#### Exercise text:
◇ ◇ ◇ ◇

Choose the present perfect simple or present perfect continuous to complete the sentences below. If both tenses are possible, use the present perfect continuous.
Present perfect simple – use
We use the present perfect simple with past finished actions or experiences when we don’t mention or we don’t know when they happened. And we also use the present perfect simple to ask or talk about situations that started in the past and have not finished.
Present perfect simple – summary chart
Present perfect continuous – form
We form the present perfect continuous with the present perfect simple of be + the -ing form of the main verb.
Present perfect continuous – use
Actions from the past till now – duration
We use the present perfect continuous with action verbs (dynamic verbs) to talk about situations that started in the past and have not finished or have just finished.
- Have you been crying?
- Sorry I am so dirty, but I‘ve been painting.
There is often a present result from doing these actions.

◇ ◇ ◇ ◇

#### Supplied records:
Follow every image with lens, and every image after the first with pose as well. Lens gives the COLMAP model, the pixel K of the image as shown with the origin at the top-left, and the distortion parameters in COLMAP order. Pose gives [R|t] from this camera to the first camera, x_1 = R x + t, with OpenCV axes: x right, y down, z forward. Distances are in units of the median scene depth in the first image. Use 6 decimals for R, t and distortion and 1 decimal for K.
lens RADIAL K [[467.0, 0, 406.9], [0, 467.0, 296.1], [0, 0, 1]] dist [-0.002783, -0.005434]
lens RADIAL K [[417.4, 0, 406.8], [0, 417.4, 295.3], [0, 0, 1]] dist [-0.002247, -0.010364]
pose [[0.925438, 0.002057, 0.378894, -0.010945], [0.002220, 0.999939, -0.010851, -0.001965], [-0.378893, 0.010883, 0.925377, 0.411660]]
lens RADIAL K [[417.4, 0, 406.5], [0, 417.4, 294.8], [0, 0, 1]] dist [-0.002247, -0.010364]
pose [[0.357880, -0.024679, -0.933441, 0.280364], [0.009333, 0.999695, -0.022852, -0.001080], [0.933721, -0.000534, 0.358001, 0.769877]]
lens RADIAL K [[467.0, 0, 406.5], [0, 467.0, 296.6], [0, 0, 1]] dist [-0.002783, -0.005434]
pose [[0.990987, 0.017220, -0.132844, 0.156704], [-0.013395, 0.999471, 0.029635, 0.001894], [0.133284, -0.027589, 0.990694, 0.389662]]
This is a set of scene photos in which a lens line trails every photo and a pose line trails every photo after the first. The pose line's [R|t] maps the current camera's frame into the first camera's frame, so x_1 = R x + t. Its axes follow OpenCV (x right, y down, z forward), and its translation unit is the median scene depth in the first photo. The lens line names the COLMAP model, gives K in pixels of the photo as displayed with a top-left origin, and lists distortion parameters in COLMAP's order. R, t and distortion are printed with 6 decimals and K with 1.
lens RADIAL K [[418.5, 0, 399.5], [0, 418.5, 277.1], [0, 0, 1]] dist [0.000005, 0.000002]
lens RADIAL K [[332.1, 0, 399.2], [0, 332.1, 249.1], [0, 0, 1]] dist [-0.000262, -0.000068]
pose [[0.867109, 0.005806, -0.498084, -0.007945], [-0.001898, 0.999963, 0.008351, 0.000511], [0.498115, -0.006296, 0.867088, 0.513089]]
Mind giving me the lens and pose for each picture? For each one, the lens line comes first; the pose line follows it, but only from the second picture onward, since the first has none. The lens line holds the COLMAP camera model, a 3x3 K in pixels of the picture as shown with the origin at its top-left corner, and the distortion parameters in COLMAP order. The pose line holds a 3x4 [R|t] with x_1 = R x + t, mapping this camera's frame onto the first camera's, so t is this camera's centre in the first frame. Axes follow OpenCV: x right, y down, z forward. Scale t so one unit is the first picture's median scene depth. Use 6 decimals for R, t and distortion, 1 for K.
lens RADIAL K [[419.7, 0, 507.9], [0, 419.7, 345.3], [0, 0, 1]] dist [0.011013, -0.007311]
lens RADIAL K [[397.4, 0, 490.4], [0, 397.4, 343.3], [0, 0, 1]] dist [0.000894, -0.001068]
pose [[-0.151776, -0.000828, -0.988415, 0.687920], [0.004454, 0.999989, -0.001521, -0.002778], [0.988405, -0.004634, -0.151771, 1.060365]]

◇ ◇ ◇ ◇

#### Task statement:
In the text on present perfect tenses, how is the present perfect continuous formed?

#### Output of the exercise:
It is formed with the present perfect simple of be plus the -ing form of the main verb.